This does have the effect of making Criticals about 8 times as common overall (12.9% vs 1.7%), but this is mostly stacked in the unusual cases where the dice are highly disparate types. That's what I was going for, though.

Mike
Member of Indie Netgaming
-Get your indie game fix online.

ethan_greer

Quote from: Mike HolmesAll still looks pretty straightforward.
Is that a good thing or a bad thing?

As to the criticals, I look at things a little differently:

Instead of separating critical success and critical failure, I look at it as a single classification of result.  "Critical," for better or worse, is the term I chose.  Based on multiple reactions similar to yours I'm thinking of eliminating the term and just sticking with "dumb luck" as I had it originally.  The chances of dumb luck in a given roll is 2 / (number of sides on trait die) x (number of sides on diff die).  As a result, the chances of dumb luck are inversely proportional to the competence of the character and the difficulty of the task.  (or is that directly proportional?  I can never get those two straight...)  Basically, as the number of sides goes up, the chances of dumb luck goes down.

Personally, I don't currently see this as a problem.  While it's true that chances of "critical success" decrease as you get more competent, chances of "critical failure" decrease to the same degree.  So, IMO, it's not totally fubar.  Just a little bit fubar... :)  I can see why you would think it is counterintuitive, but I don't share that view from a more narativist perspective.  (My god!  I used a GNS term!  Hopefully I used it correctly...)  It's been my experience that more interesting, out-of-the-ordinary things tend to happen when you least expect them...

As an example, one time I was opening a can of hot peppers when I worked at Dominos.  Things didn't go as planned for me, however: I ended up throwing the can five feet across the room while simultaneously accidentally dismantling the can opener with the other hand.  True story.  That's the kind of thing I'm going for with the dumb luck mechanic.

Your suggestion definitely has merit, though, and I really appreciate the time and thought you put into it.  If, during further playtesting, I decide that the dumb luck is an issue, I will keep your idea in mind as a possible solution.  And, of course, in the (however unlikely) event that you ever do anything with Pollies, it's your option to use any critical result system you want.
Thanks!
Ethan

Mike Holmes

So, as you get good at something luck becomes less of a factor?

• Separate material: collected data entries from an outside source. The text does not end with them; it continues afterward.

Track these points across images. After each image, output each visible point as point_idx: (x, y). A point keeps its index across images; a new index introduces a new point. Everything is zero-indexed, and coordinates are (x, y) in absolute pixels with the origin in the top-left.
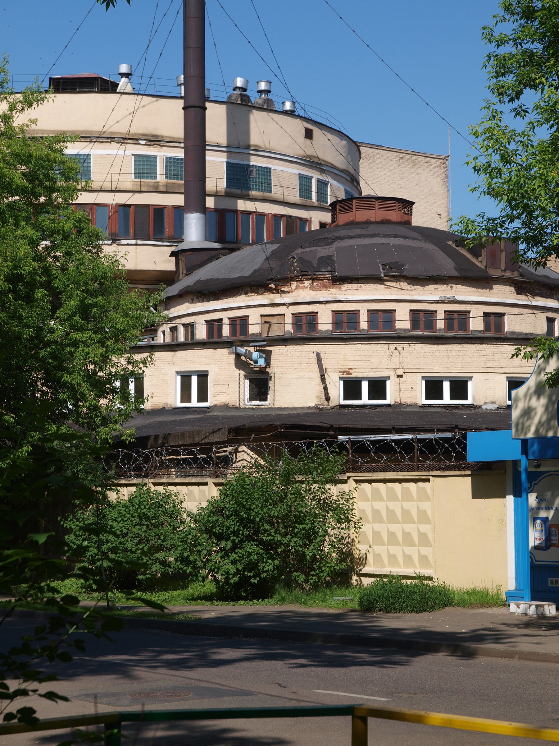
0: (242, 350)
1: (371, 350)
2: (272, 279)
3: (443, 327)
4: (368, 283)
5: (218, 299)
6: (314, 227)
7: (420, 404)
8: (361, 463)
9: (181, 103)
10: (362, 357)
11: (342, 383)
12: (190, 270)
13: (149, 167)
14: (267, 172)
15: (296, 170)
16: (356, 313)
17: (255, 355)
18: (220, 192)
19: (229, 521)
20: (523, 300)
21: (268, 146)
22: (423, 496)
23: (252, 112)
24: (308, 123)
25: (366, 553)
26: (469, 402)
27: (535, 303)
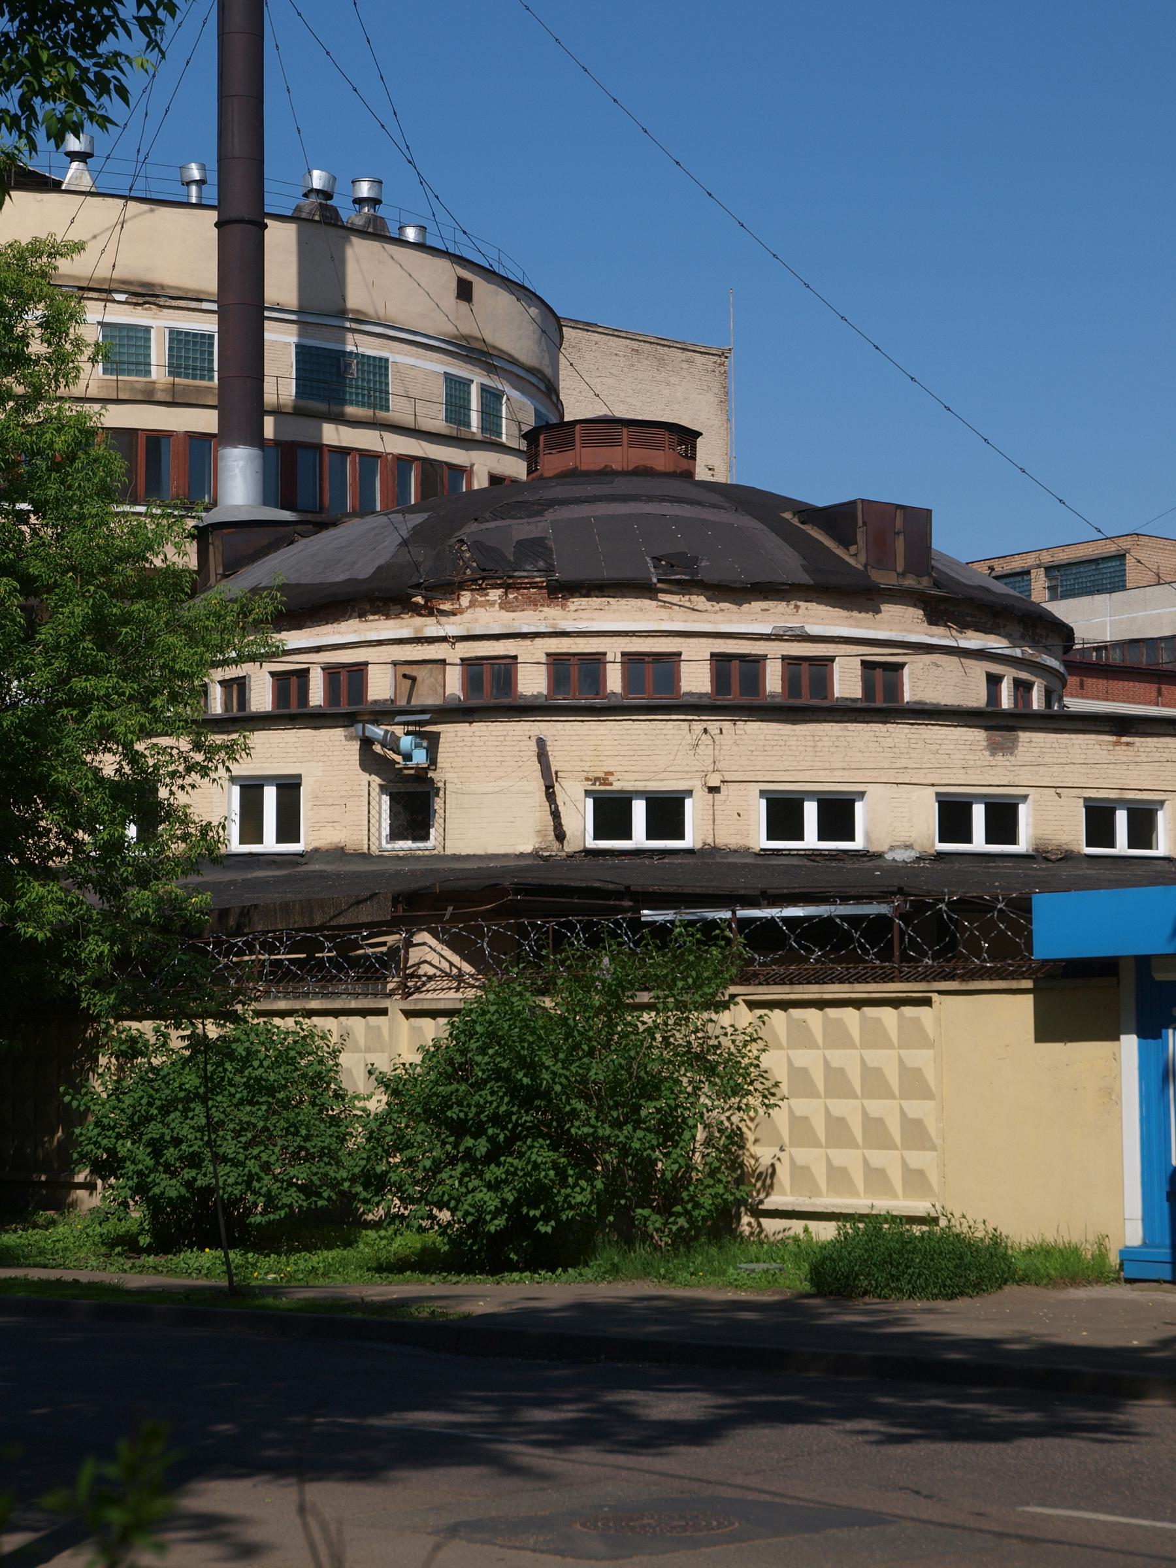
0: (378, 731)
1: (654, 732)
2: (418, 586)
3: (780, 690)
4: (623, 596)
5: (300, 627)
6: (479, 483)
7: (757, 850)
8: (760, 964)
9: (213, 216)
10: (635, 747)
11: (590, 802)
12: (231, 568)
13: (133, 350)
14: (380, 367)
15: (437, 365)
16: (598, 659)
17: (406, 742)
18: (285, 406)
19: (483, 1093)
20: (939, 636)
21: (381, 312)
22: (914, 1037)
23: (350, 241)
24: (464, 267)
25: (773, 1165)
26: (858, 844)
27: (964, 644)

I can buy that. But it doesn't seem very Narrativist. Actually that's a non-issue, but we can say that what we've both been talking about is realism, both giving rational reasons why one might be a better model than the other.

But let's throw that aside for a moment. The only real question is how often do you want these different sorts of results to come into play, and when? Your system has "Dumb luck" or "criticals" or whatever occur when people are less skilled, and on easy tasks, and, in general terms, less than mine. My system has these things occur more often, and more when the stakes are higher. If you are going to have these sorts of results at all, then it makes sense to me that they are the sort of thing thats supposed to heighten drama. If so, then I'd think that it would be cooler to see these things more in high-stakes situations as dramatic outcomes, and to have them occur on one in eight rolls, as opposed to one in sixty.

But that's just how I see it. As long as it works for you as is, then great!

Mike
Member of Indie Netgaming
-Get your indie game fix online.

ethan_greer

Well, per this discussion and some more playtesting, I've scrapped the critical/dumb luck rules.  Margin of success is a tool available to the GM to interpret specific tasks.  So if a character succeeds by 12, it's more impressive than if the character succeeds by 2 for example.  With this in mind, I've also modified the system so that success is achieved when trait is greater than or equal to the difficulty.  GM may interpret an exact success as desired.

Ron Edwards

Hi there,

I highly endorse this solution. Focusing on high-impact, low-probability "criticals" of failure and success is one of those habits of design which is very hard to shake, but on reflection, really isn't a very important or interesting aspect of role-playing, in most cases.

Best,
Ron